*Exercise inputs*
#####
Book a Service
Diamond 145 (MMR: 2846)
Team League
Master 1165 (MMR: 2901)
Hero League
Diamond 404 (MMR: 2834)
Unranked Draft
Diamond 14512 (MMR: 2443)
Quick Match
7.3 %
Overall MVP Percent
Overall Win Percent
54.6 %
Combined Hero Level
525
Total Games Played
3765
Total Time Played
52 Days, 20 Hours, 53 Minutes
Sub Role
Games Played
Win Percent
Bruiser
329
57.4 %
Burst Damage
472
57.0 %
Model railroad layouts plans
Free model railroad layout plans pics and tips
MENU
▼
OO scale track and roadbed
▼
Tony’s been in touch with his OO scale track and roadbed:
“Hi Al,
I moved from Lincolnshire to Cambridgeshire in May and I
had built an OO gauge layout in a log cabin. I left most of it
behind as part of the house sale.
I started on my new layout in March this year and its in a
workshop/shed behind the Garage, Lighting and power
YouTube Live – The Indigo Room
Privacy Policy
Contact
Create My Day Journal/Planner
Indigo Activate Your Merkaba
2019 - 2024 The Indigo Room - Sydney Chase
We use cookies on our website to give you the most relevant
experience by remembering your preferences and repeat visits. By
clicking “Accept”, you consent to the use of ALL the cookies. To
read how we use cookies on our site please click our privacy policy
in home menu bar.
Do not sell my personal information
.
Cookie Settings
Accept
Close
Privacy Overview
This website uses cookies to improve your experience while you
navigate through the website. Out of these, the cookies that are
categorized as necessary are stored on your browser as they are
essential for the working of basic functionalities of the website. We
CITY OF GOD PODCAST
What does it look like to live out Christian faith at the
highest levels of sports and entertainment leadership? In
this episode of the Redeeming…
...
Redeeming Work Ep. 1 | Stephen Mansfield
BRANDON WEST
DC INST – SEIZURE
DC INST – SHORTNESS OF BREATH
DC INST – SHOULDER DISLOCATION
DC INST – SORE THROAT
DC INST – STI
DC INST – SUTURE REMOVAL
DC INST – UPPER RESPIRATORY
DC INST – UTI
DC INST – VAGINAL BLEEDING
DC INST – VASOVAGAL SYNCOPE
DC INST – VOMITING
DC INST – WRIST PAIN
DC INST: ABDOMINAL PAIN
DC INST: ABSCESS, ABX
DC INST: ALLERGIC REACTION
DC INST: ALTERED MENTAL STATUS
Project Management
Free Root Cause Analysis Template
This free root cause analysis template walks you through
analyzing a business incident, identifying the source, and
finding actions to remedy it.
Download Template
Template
#####
*About this exercise*
Repeat the entries exactly, leaving nothing out.

*Task solution*
Book a Service
Diamond 145 (MMR: 2846)
Team League
Master 1165 (MMR: 2901)
Hero League
Diamond 404 (MMR: 2834)
Unranked Draft
Diamond 14512 (MMR: 2443)
Quick Match
7.3 %
Overall MVP Percent
Overall Win Percent
54.6 %
Combined Hero Level
525
Total Games Played
3765
Total Time Played
52 Days, 20 Hours, 53 Minutes
Sub Role
Games Played
Win Percent
Bruiser
329
57.4 %
Burst Damage
472
57.0 %
Model railroad layouts plans
Free model railroad layout plans pics and tips
MENU
▼
OO scale track and roadbed
▼
Tony’s been in touch with his OO scale track and roadbed:
“Hi Al,
I moved from Lincolnshire to Cambridgeshire in May and I
had built an OO gauge layout in a log cabin. I left most of it
behind as part of the house sale.
I started on my new layout in March this year and its in a
workshop/shed behind the Garage, Lighting and power
YouTube Live – The Indigo Room
Privacy Policy
Contact
Create My Day Journal/Planner
Indigo Activate Your Merkaba
2019 - 2024 The Indigo Room - Sydney Chase
We use cookies on our website to give you the most relevant
experience by remembering your preferences and repeat visits. By
clicking “Accept”, you consent to the use of ALL the cookies. To
read how we use cookies on our site please click our privacy policy
in home menu bar.
Do not sell my personal information
.
Cookie Settings
Accept
Close
Privacy Overview
This website uses cookies to improve your experience while you
navigate through the website. Out of these, the cookies that are
categorized as necessary are stored on your browser as they are
essential for the working of basic functionalities of the website. We
CITY OF GOD PODCAST
What does it look like to live out Christian faith at the
highest levels of sports and entertainment leadership? In
this episode of the Redeeming…
...
Redeeming Work Ep. 1 | Stephen Mansfield
BRANDON WEST
DC INST – SEIZURE
DC INST – SHORTNESS OF BREATH
DC INST – SHOULDER DISLOCATION
DC INST – SORE THROAT
DC INST – STI
DC INST – SUTURE REMOVAL
DC INST – UPPER RESPIRATORY
DC INST – UTI
DC INST – VAGINAL BLEEDING
DC INST – VASOVAGAL SYNCOPE
DC INST – VOMITING
DC INST – WRIST PAIN
DC INST: ABDOMINAL PAIN
DC INST: ABSCESS, ABX
DC INST: ALLERGIC REACTION
DC INST: ALTERED MENTAL STATUS
Project Management
Free Root Cause Analysis Template
This free root cause analysis template walks you through
analyzing a business incident, identifying the source, and
finding actions to remedy it.
Download Template
Template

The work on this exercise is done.